— EXERCISE DETAILS —
In the piece on Bryce Harper and robot umpires, where did Harper grow up?

— READING TEXT —
---------------

Even if Angel Hernandez wakes up and chooses violence every day he meanders behind the plate, we as a human race can never, ever, ever let the cyborgs win.

Thankfully, Bryce Harper is the latest and greatest supporter of the anti-robot umpire movement sweeping over the thoughtless minds of many naive baseball enthusiasts worldwide.

“I don’t wanna change the game that much … I like the human element,” said Harper on the record about those wacky gizmos and gadgets known as “pitch clocks” and “robot umpires”.

Growing up in Las Vegas, did Harper have to deal with arbitrary time contraptions and seemly blood-thirsty cyborgs behind the plate? No, he did not, and we should not let our children be subjected to this nonsense. While the Boomers learned nothing from The Lorax, the least Gen X and the Millennials can do is learn from Keanu Reeves himself and never let The Matrix happen.

Let’s be real. The only reason to learn kung fu is so that you can be ready to kick some cyborg butt!

Bryce Harper does not want robot umpires to desecrate the sanctity of baseball

Truthfully, we are in the content business, and Hernandez is supremely elite baseball content. No umpire regularly gets fans battery-throwing mad than this boy blue behind the dish. Bad officiating is one of the best/worst parts of America’s pastime. However, we cannot trot out there A.W.E.S.O.M.-O 4000 or that I, Robot guy Will Smith was tight with without getting slapped over it.

---------------

— DATA UNDER STUDY —

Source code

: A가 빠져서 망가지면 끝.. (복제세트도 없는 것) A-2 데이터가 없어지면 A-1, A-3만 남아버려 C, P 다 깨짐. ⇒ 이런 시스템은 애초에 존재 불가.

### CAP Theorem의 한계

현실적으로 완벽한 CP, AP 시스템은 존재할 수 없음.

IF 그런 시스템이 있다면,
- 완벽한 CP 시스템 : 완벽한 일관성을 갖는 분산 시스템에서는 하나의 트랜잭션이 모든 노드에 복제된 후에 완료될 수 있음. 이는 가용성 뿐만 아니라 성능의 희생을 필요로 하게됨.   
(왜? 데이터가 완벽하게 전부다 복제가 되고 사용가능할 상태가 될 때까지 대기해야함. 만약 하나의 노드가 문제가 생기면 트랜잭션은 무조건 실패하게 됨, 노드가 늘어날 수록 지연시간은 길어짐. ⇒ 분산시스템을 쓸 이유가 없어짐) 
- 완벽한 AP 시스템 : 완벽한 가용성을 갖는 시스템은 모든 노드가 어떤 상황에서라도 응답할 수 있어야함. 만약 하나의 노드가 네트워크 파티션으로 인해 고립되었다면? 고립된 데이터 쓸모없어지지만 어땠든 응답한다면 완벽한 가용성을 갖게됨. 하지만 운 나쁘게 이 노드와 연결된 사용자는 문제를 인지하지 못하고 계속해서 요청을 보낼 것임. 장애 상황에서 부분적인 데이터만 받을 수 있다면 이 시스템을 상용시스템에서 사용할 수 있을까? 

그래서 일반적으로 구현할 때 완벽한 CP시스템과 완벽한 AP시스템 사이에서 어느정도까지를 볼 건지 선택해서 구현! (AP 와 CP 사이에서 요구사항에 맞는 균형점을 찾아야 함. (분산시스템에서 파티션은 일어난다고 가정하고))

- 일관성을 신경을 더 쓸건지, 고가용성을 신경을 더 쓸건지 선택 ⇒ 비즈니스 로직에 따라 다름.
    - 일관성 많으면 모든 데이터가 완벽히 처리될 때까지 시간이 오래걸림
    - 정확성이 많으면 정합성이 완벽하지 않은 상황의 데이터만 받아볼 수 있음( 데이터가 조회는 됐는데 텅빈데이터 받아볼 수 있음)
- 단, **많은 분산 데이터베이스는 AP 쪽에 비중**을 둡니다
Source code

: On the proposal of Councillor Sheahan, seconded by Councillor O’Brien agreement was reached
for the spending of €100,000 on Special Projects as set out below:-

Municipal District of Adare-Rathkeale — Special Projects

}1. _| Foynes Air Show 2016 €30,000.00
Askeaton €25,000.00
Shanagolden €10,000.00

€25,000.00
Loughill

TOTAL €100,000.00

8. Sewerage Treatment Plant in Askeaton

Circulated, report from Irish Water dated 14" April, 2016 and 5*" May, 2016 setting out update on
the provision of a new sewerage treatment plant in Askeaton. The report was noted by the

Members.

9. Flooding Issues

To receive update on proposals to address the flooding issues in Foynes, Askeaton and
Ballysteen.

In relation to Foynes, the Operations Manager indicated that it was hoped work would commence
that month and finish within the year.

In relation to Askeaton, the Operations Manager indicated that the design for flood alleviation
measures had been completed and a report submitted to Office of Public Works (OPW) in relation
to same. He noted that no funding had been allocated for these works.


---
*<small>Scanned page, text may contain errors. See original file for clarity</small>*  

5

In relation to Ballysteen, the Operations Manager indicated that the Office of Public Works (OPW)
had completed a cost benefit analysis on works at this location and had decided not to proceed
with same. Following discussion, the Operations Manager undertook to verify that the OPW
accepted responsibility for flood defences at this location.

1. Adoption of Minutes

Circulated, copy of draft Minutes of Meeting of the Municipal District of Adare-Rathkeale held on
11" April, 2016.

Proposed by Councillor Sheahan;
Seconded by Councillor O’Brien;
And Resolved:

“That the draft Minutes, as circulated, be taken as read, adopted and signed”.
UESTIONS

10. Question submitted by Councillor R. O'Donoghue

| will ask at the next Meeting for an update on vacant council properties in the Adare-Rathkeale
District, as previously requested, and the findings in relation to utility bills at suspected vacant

---------------

— RESULT FOR THIS TASK —
Las Vegas